#### Information provided
_____
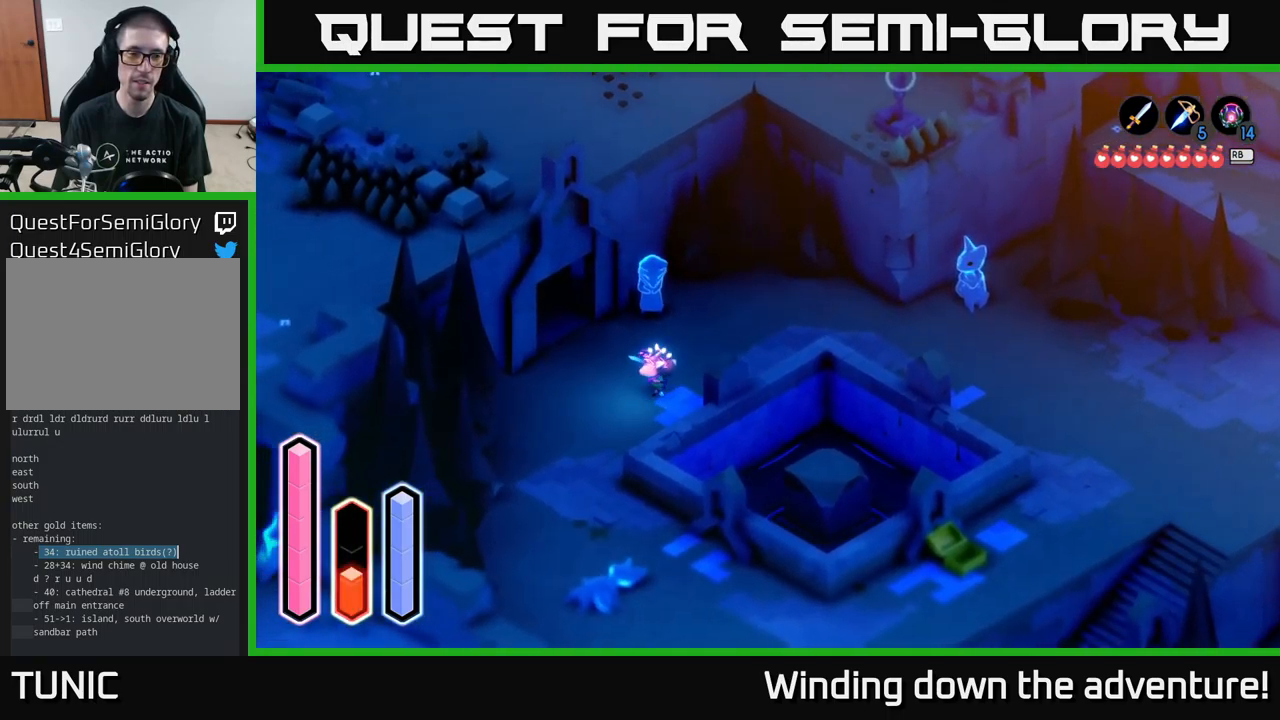
{"buttons": [], "left_stick": "down", "right_stick": "center", "events": [[400, "left_stick", "down"]]}
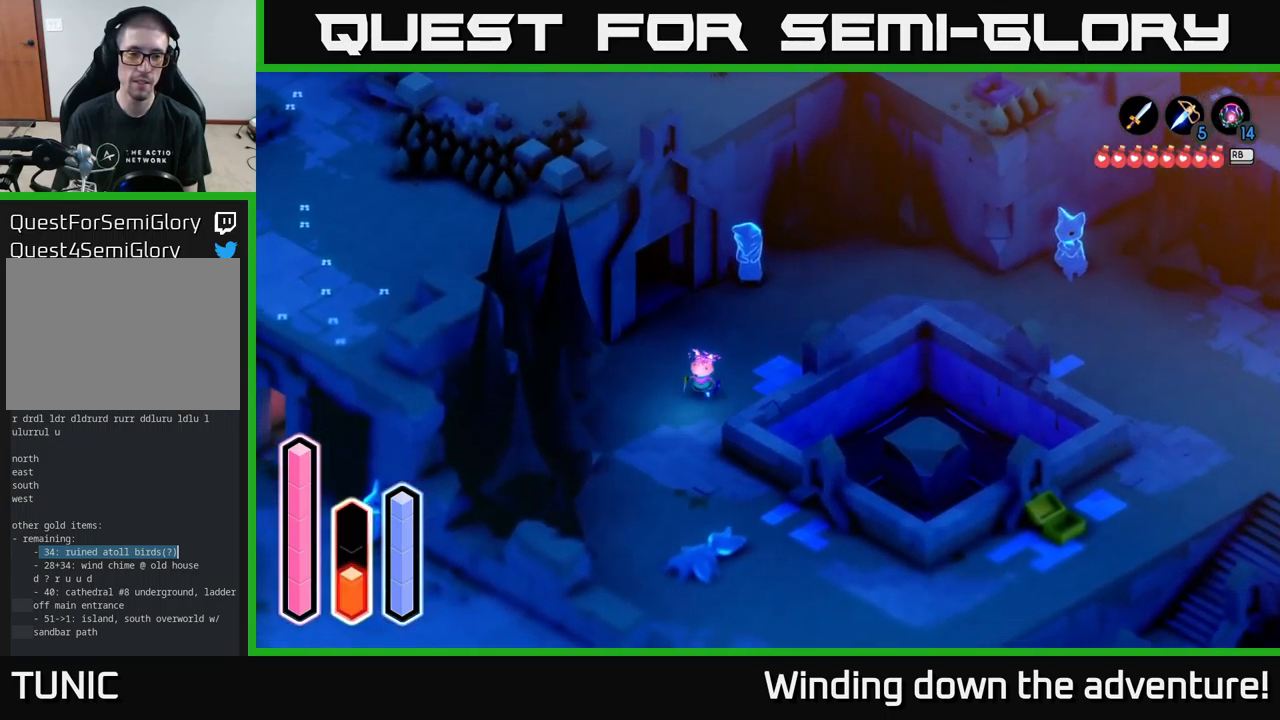
{"buttons": [], "left_stick": "down", "right_stick": "center", "events": []}
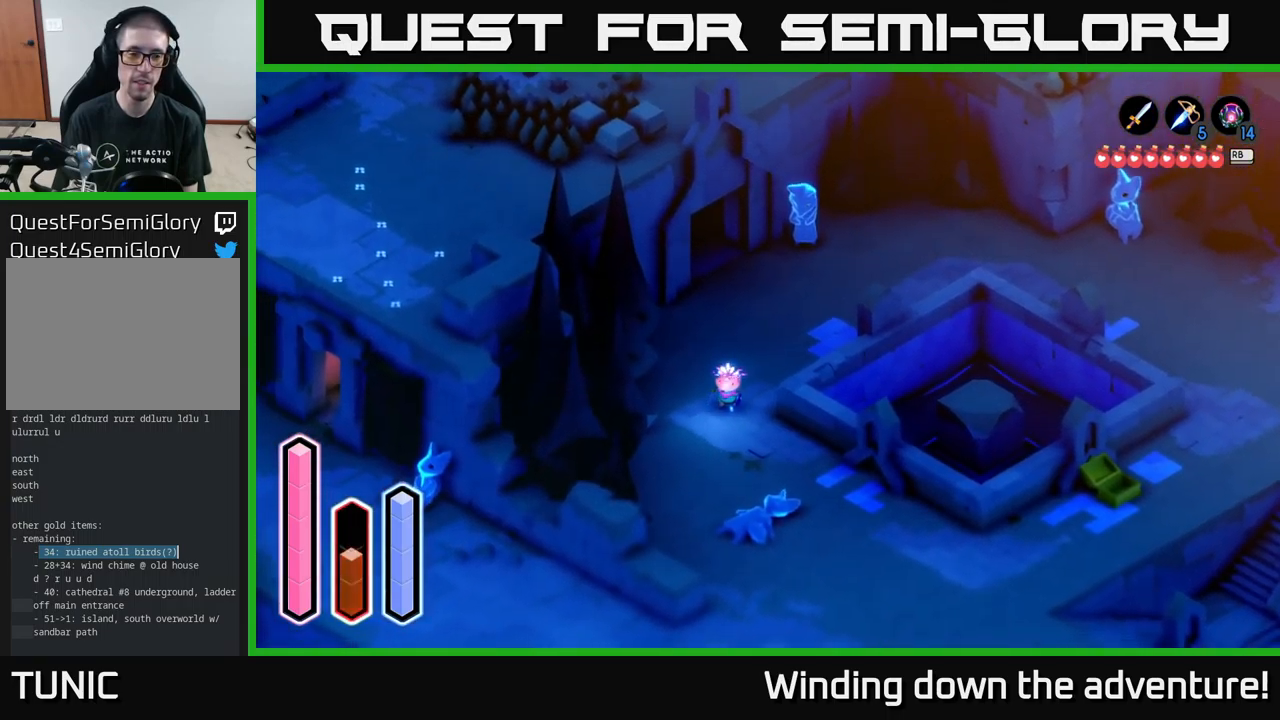
{"buttons": [], "left_stick": "down", "right_stick": "center", "events": []}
_____
#### Exercise requirements
Pictures aside, reproduce all of the material above without alteration.

#### Task result
{"buttons": [], "left_stick": "down", "right_stick": "center", "events": [[400, "left_stick", "down"]]}
{"buttons": [], "left_stick": "down", "right_stick": "center", "events": []}
{"buttons": [], "left_stick": "down", "right_stick": "center", "events": []}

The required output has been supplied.